With a practiced air of brilliance, I rattled off a variety of pain points and solutions. Ever eager to impress, I may have even suggested a scheme to create a new regional currency.
John Collison, co-founder and president of online payment firm Stripe and my BFF for the better part of an hour last summer, took my suggestions in stride. Yes, he agreed, there were great possibilities throughout Asia which Stripe hoped to work on. The depth of that understatement was revealed last week when his company unveiled Stripe Atlas.
The new initiative makes it possible for entrepreneurs to incorporate in the United States with a US bank account and tax ID. A Stripe account is included for receiving payments. Additional tax, legal, and technical support are also included. The whole bundle comes in at US$500. It looks like a boon for startups around the world.
“Incorporating and setting up accounts is really a waste of time for founders. I am really excited that they make this process easy and affordable,” says Hiro Maeda, partner at Beenext, one of eight accelerators and incubators in Asia which are Stripe Atlas launch partners.
For all the benefits bestowed on entrepreneurs, it bears noting that Stripe bypasses a messy situation as well. Speaking from experience, gaining regulatory approval for operating a payment service often requires years of preparation and months of praying as your application is reviewed. Spending years on country-by-country expansion might have succeeded, but it would have also left Stripe vulnerable to local, nimbler startups and given deep-pocketed rivals like PayPal or Adyen more time to execute their own plans.
With Stripe Atlas, the firm has solved this time dilemma by executing a reverse-Netflix. That is, instead of carrying its service to users worldwide, it’s carrying those users to the service. After it completes private beta and works out any remaining kinks, there will be no barrier to entry for any entrepreneur wanting to get signed up on Stripe. In fact, Stripe can now claim to offer the best incentive in the industry to potential users. Easier access to VC money from America.

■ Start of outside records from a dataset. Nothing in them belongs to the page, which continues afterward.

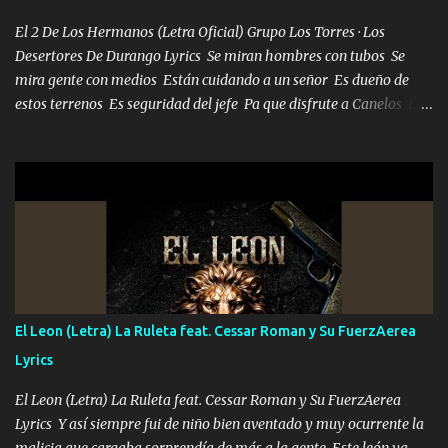
El 2 De Los Hermanos (Letra Oficial) Grupo Los Torres · Los
Desertores De Durango Lyrics Se miran hombres con tubos Se
mira gente con medios Están cuidando a un señor Es dueño de
estos terrenos Es seguridad del jefe Pa que disfrute a Canelos Es
el DOS de los HERMANOS un cerebro 🧠 inteligente junto con su
hermano el TRES blindado el Estado tiene andan ESPERANDO al
UNO QUE PRONTO ESTARÁ PRESENTE Que no falten las bucanas
ni tampoco las mujeres porque es platica de grandes por eso hay
que estar alegres doy las instrucciones para atender los deberes
Música Si es que salta algún problema de confianza tengo gente
ahí está el Hombre Cuarenta y también Pariente 7 arreglan
cualquier problema no más es cuestión que ordené NOS HACE
FALTA UN HERMANO DE CLAVE ERA EL 24 SIEMPRE FUE UN
El Leon (Letra) La Ruleta feat. Cessar Roman y Su FuerzAerea
HOMBRE VALIENTE POR ALGO M'URIÓ PELEAND0 SIEMPRE
Lyrics
VIO POR LA FAMILIA PARA QUE SIGA EL LEGADO Es el DOS de
los HERMANOS un cerebro inteligente y com...
El Leon (Letra) La Ruleta feat. Cessar Roman y Su FuerzAerea
Lyrics Y así siempre fui de niño bien aventado y muy ocurrente la
malicia que cargaba sorprendía de más a la gente Este león ya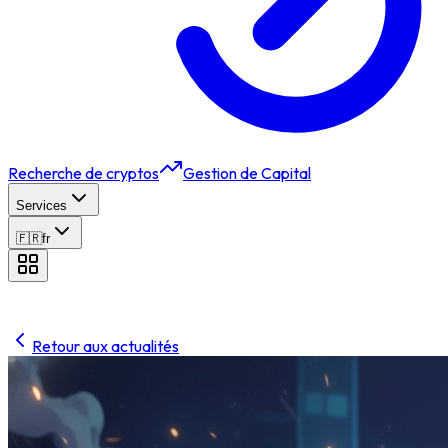
Recherche de cryptos
Gestion de Capital
Services
🇫🇷
fr
Retour aux actualités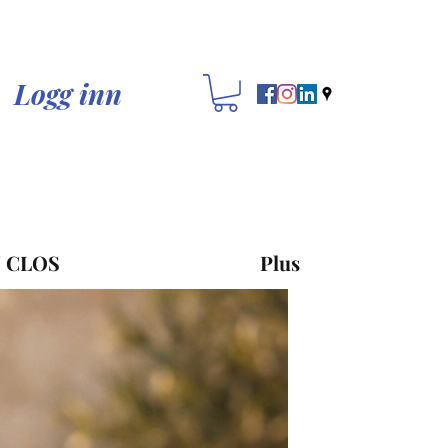
Logg inn
 CLOS
Plus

Follow the yellow brick road
Only a handful of US-based VC firms, led by 500 Startups and Sequoia, have a regional presence in Asia. For most startups with global ambitions, there will come a time when they want access to US investors. Prior to Stripe Atlas, that was a tough sell.

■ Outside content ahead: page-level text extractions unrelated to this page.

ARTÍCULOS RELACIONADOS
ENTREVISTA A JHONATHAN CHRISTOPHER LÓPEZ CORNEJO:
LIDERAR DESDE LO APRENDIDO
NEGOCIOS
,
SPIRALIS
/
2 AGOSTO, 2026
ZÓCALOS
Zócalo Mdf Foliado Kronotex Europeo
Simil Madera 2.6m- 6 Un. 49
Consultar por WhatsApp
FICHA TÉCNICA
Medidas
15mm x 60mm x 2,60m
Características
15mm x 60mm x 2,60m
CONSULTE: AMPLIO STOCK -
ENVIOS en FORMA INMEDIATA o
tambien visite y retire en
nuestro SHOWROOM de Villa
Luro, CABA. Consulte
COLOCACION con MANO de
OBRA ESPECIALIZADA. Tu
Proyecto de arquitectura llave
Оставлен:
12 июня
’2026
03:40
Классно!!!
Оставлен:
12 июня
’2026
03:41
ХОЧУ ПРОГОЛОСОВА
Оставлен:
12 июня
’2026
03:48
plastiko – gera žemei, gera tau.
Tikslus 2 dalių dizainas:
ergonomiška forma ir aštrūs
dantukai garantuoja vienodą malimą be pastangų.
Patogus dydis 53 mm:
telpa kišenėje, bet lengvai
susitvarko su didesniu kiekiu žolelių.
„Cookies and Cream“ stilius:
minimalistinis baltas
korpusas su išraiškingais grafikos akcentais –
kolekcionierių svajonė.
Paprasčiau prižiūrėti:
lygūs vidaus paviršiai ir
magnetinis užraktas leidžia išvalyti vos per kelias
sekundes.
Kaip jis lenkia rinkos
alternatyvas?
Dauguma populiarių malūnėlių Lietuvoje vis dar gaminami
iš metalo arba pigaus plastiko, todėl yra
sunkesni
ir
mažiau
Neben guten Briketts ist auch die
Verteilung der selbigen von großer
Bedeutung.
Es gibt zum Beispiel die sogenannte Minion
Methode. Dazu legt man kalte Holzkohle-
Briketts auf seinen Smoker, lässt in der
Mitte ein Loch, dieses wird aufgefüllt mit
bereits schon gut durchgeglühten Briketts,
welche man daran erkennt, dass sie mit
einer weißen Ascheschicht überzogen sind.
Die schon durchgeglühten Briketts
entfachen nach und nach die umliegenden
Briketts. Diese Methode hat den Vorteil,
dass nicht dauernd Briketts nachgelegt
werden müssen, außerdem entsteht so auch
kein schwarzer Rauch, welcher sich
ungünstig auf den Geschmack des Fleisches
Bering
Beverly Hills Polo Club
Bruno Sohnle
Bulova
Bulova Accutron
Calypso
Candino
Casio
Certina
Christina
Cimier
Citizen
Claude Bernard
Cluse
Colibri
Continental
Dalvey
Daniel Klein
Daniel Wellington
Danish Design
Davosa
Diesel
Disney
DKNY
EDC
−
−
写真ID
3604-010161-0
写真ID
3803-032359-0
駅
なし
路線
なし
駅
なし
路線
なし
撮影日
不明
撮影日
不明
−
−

For all the growth Asia has seen in venture capital over the past few years, examples of companies earning investment from US firms are few and far between. HodgenLaw gives a good summary of the concerns:
“Understanding how to [earn money investing] is difficult even when you are living in California and investing in a startup in California. So imagine what happens when you add variables to the investment decision…You (the VC) don’t intuitively understand the corporate laws of the other country so you don’t know exactly what you’re buying into when you get shares of a foreign corporation… More expense, more delay, more uncertainty.”
Those concerns can now be mitigated, and Asian investors are poised to win too. “I do not expect for this program to make it any harder for Asian VCs to invest in the local ecosystem. If anything, this will improve the global viability of their companies, especially those looking to expand into the US market,” notes Justin Hall, venture partner at Golden Gate Ventures, another launch partner.

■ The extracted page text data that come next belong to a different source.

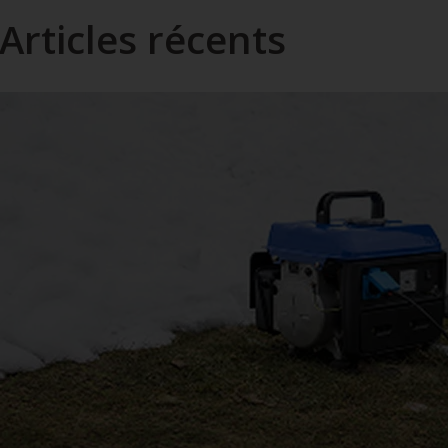
Articles récents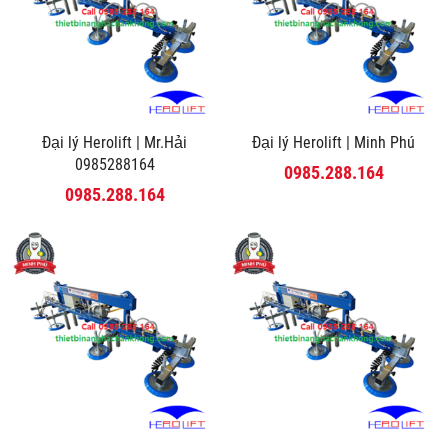
Đại lý Herolift | Mr.Hải
Đại lý Herolift | Minh Phú
0985288164
0985.288.164
0985.288.164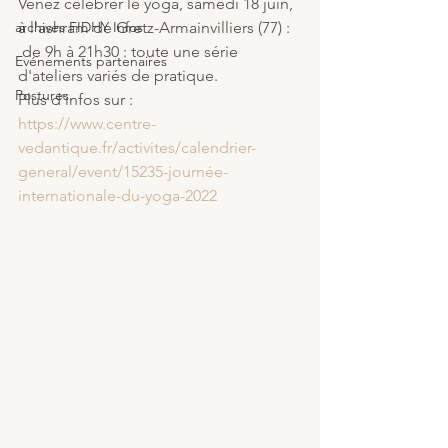
Venez célébrer le yoga, samedi 18 juin, 
archives FIDHY Infos
à l'ashram de Gretz-Armainvilliers (77) : 
 de 9h à 21h30 : toute une série 
Evénements partenaires
d'ateliers variés de pratique. 
Postures
Plus d'infos sur :
https://www.centre-
vedantique.fr/activites/calendrier-
general/event/15235-journée-
internationale-du-yoga-2022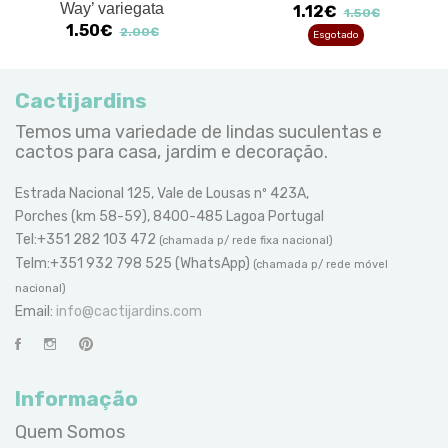
Way’ variegata
1.12€
1.50€
1.50€
2.00€
Esgotado
Cactijardins
Temos uma variedade de lindas suculentas e
cactos para casa, jardim e decoração.
Estrada Nacional 125, Vale de Lousas nº 423A,
Porches (km 58-59), 8400-485 Lagoa Portugal
Tel:+351 282 103 472
(chamada p/ rede fixa nacional)
Telm:+351 932 798 525 (WhatsApp)
(chamada p/ rede móvel
nacional)
Email:
info@cactijardins.com
Informação
Quem Somos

The funding angle is being overlooked, but I anticipate it becoming the top reason why startups choose Stripe. Doubtful? Y Combinator, which has been talking for nearly a year about the need to increase the number of Asia-based startups in its program, has already embraced Stripe Atlas, offering access to all international YC Fellowship companies.
The effects – both the costs and the benefits – of Stripe Atlas won’t be visible instantly. And competitors, large and small, will react and improve their own services. Whatever they do, they ought to take a lesson from this initiative: Don’t bother adjusting yourself to reality when you can adjust reality itself.